So You Still Want to Use a Price Oracle
- Price oracles must be both accurate and timely, but often those two goals directly conflict.
- In order to achieve both goals, we propose that price oracles align incentives internally, by having oracle operators stake reputation, collateral, and trading capital on the integrity and timeliness of the data.
- This framework can be applied to the separate cases of the LIBOR index and the on-chain Pyth oracle, to understand which elements are designed well and which elements require further work.
In an excellent post, "So you want to use a price oracle," samczsun offers an exhaustive summary of oracle exploits. In his numerous examples, the oracle reports a stale, incorrect, or manipulated price, that an attacker subsequently exploits. Since publishing the article (in late 2020), the number of high-profile oracle failures has only grown, e.g. Inverse Finance, Venus, Fortress, and more.
But the primary solution that the article offers — introducing delays (e.g. reporting delays, trading delays, time-weighted prices, etc) — is too narrow. As financial applications in crypto grow more sophisticated, they also have grown more latency-sensitive.

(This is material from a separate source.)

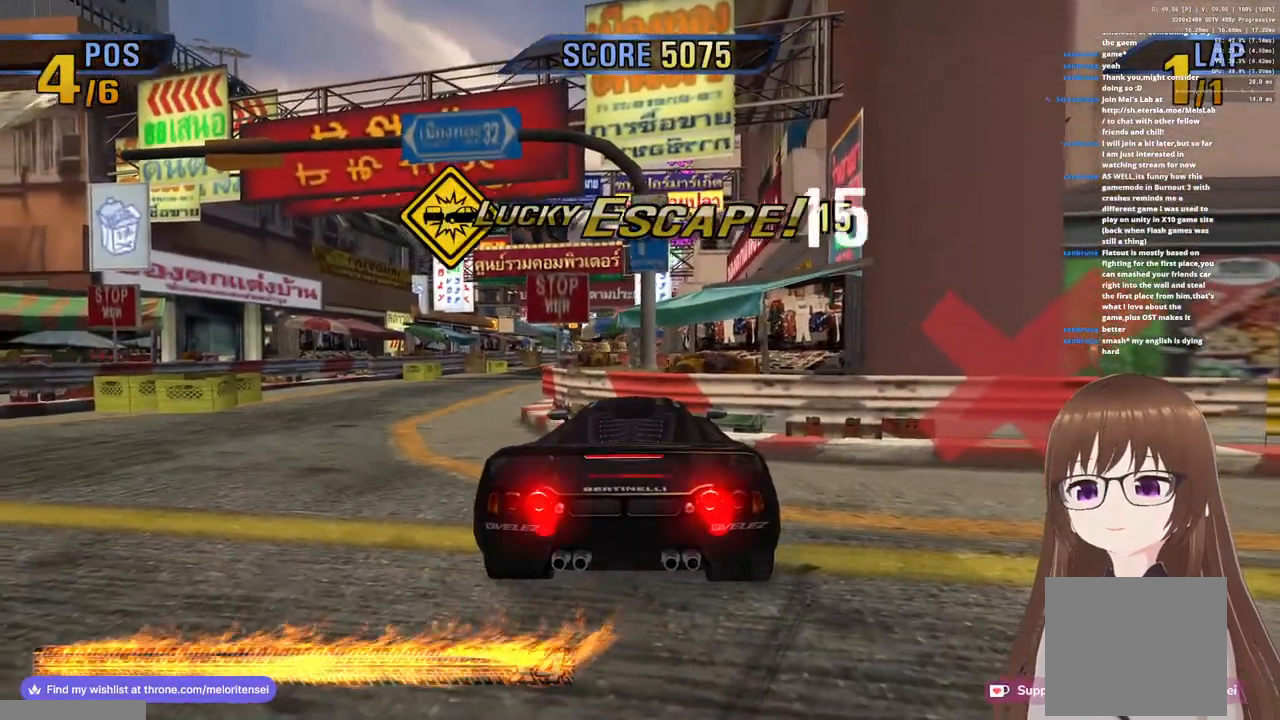
{"buttons": ["SQUARE"], "left_stick": "right", "right_stick": "center", "events": []}
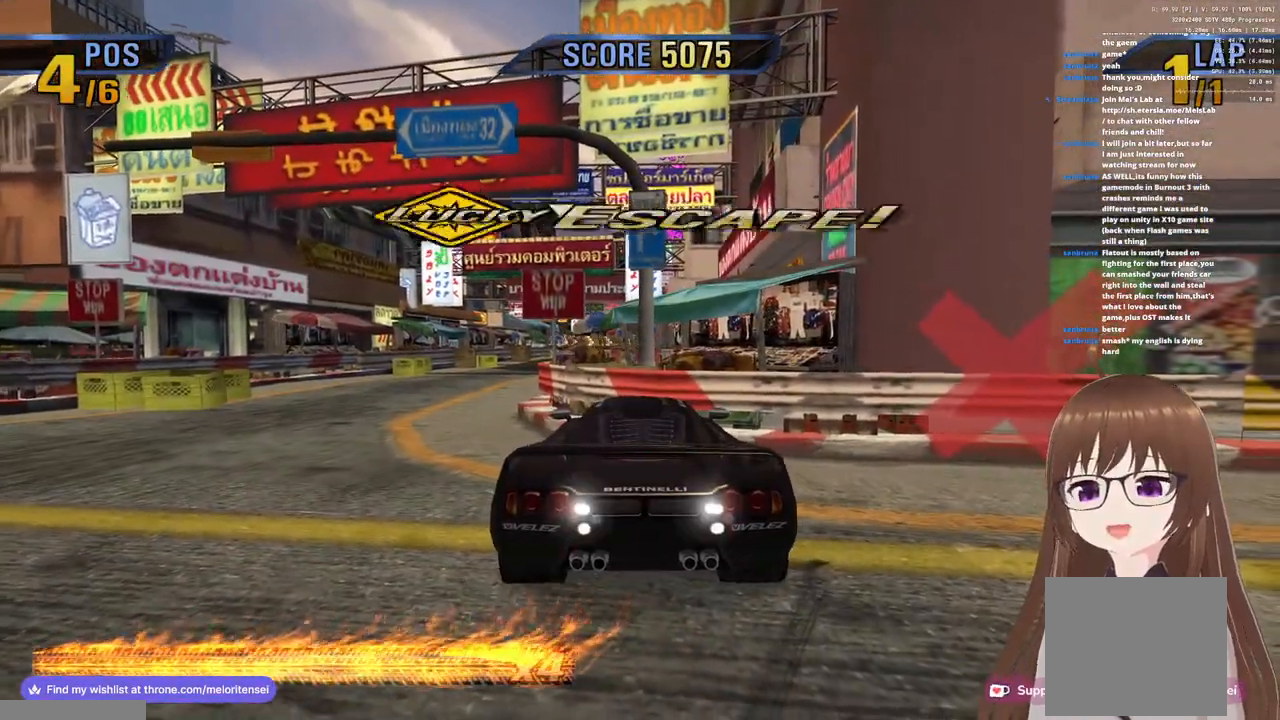
{"buttons": ["CROSS"], "left_stick": "left", "right_stick": "center", "events": [[233, "SQUARE", "up"], [317, "left_stick", "center"], [367, "CROSS", "down"], [467, "left_stick", "left"]]}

In this article, we look at the problem at a foundational level to identify alternate ways forward. At its core, oracles reflect information that can either have high integrity or low integrity. Delays are one way of improving the integrity of information, by allowing users and markets to correct untruthful information. But they come with high costs, by making that same information less useful. Fortunately, they are not the only way to preserve integrity.
The other way is: skin in the game, i.e. broadly defined "staking". If designed correctly, such systems ensure that information has high integrity because those who provide it will suffer economic or reputational consequences if incorrect. This can be accomplished by staking of reputation, staking of collateral, or implicit staking of trading capital.

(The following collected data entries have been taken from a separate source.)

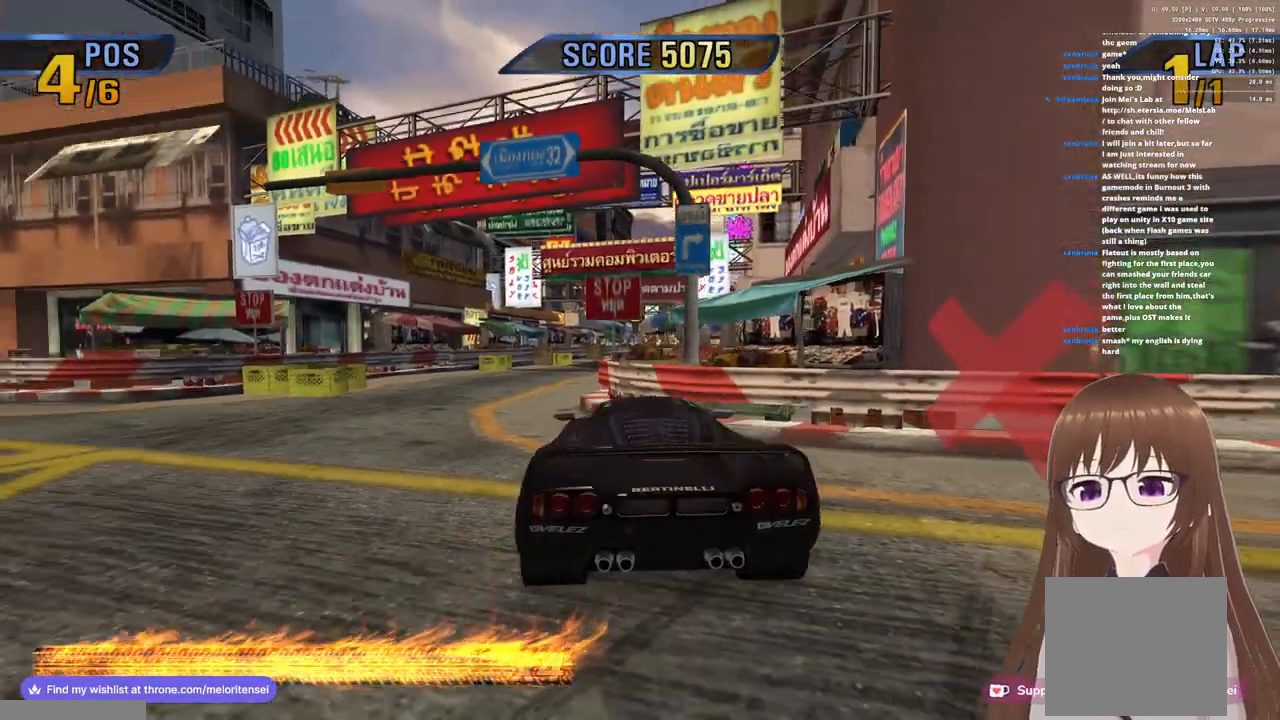
{"buttons": ["CROSS"], "left_stick": "left", "right_stick": "center", "events": []}
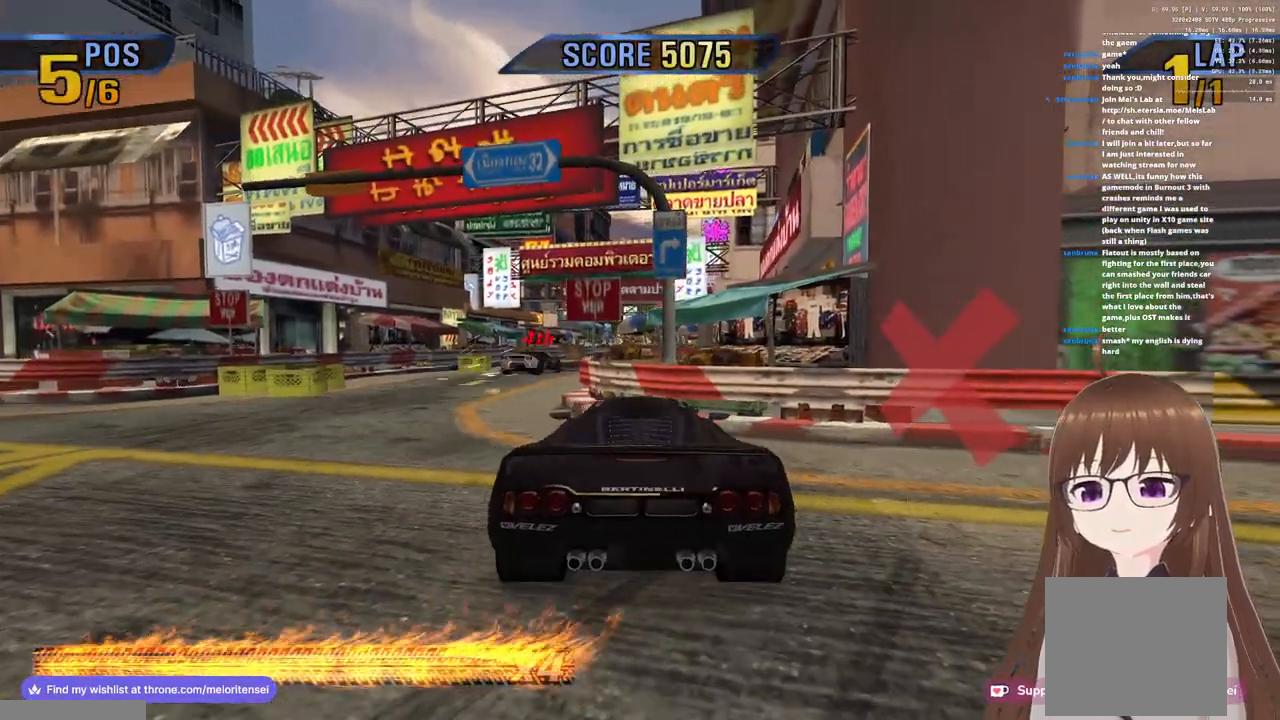
{"buttons": ["CROSS"], "left_stick": "center", "right_stick": "center", "events": [[217, "left_stick", "center"]]}
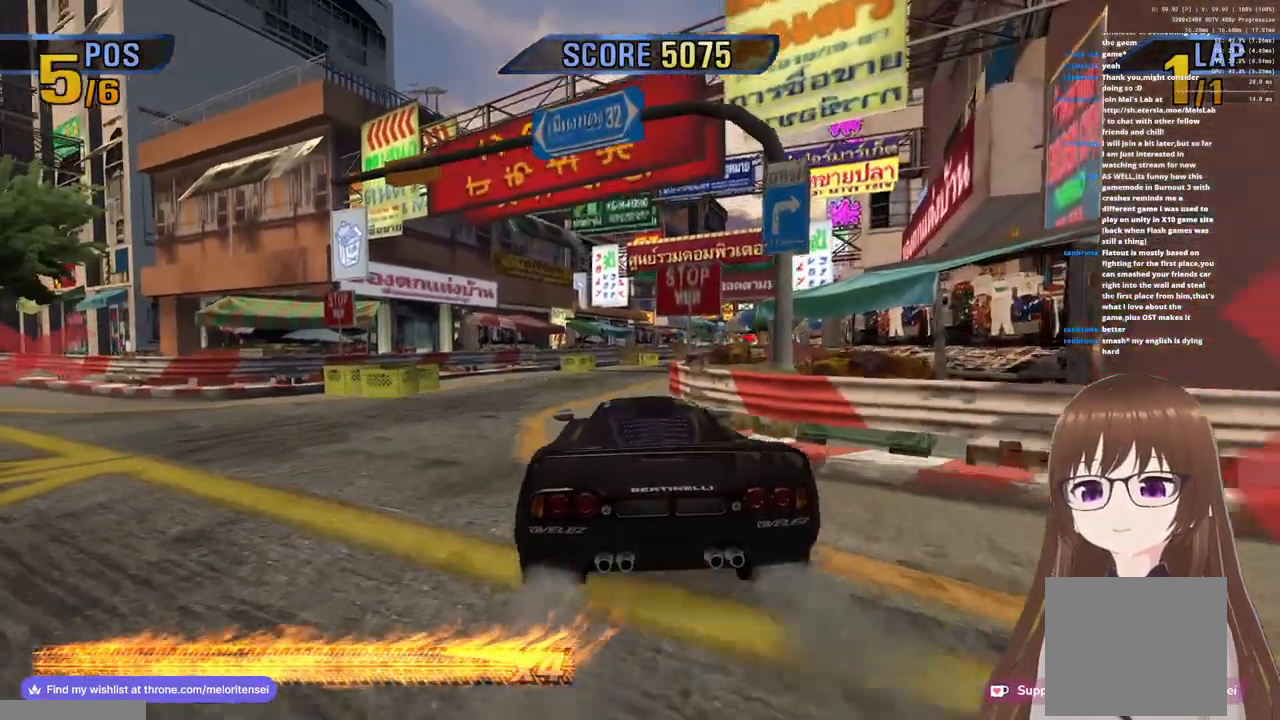
{"buttons": ["CROSS"], "left_stick": "right", "right_stick": "center", "events": [[83, "left_stick", "left"], [233, "left_stick", "center"], [300, "left_stick", "right"]]}
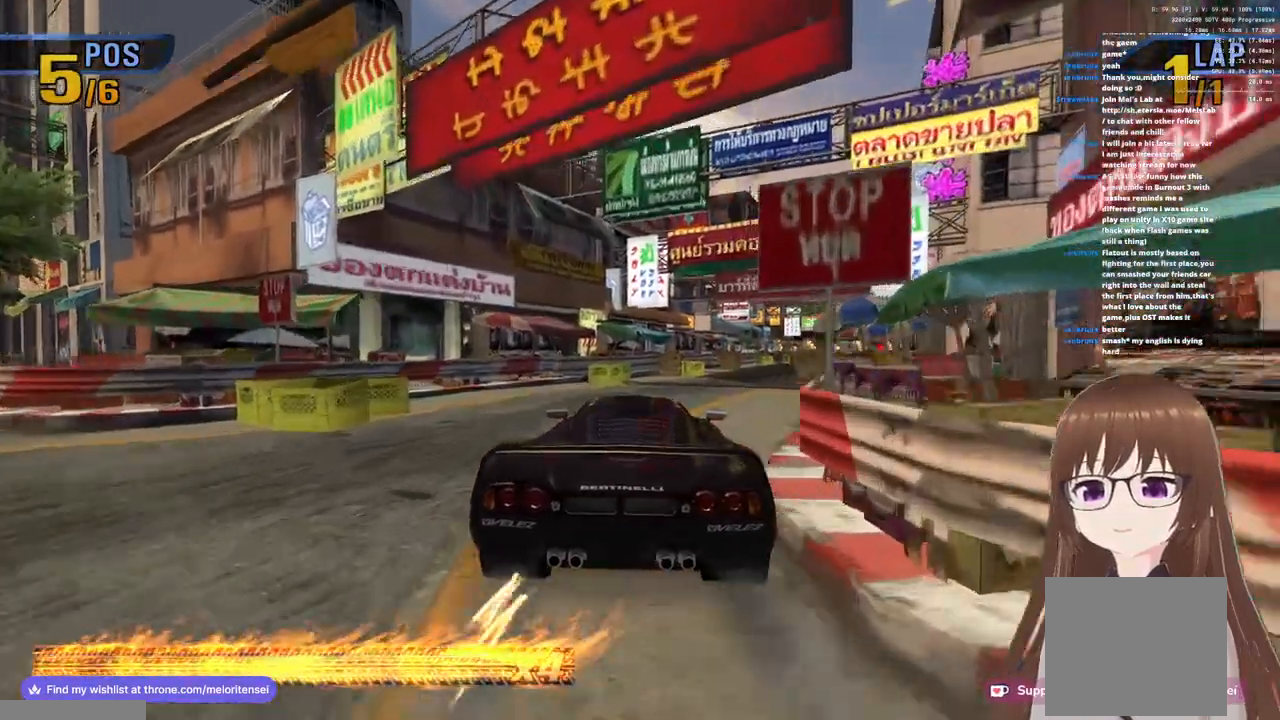
{"buttons": ["CROSS"], "left_stick": "center", "right_stick": "center", "events": [[33, "R1", "down"], [133, "left_stick", "center"], [333, "R1", "up"]]}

These principles can be applied to understand the (in)famous example of LIBOR. The mechanism to generate LIBOR took only limited steps to align incentives, and this was likely its undoing. A system that deployed skin in the game more extensively could have performed better.
Here at Jump Crypto, we contribute to an oracle protocol known as the Pyth network ("Pyth"). So it should come as no surprise that we’ve helped Pyth operationalize these principles, to distribute data in a low-latency and high-integrity manner. There are many real-world constraints that preclude Pyth from doing this perfectly, and that force it to add some additional defenses. But the importance of skin in the game in Pyth’s implementation and whitepaper alike excites us.
What is a Price Oracle?
A price oracle is a source of price data streamed onto the blockchain. Oracles bridge the off-chain world with the blockchain, by publishing off-chain price information on-chain.
In many cases, this may seem unnecessary, as price information often already exists on-chain. For instance, one can figure out prices by querying decentralized exchanges (DEXes). Integrating the on-chain source requires no extra lift from an infrastructure or coordination perspective, and the risk of a delay or an off-chain failure is minimized compared to an oracle.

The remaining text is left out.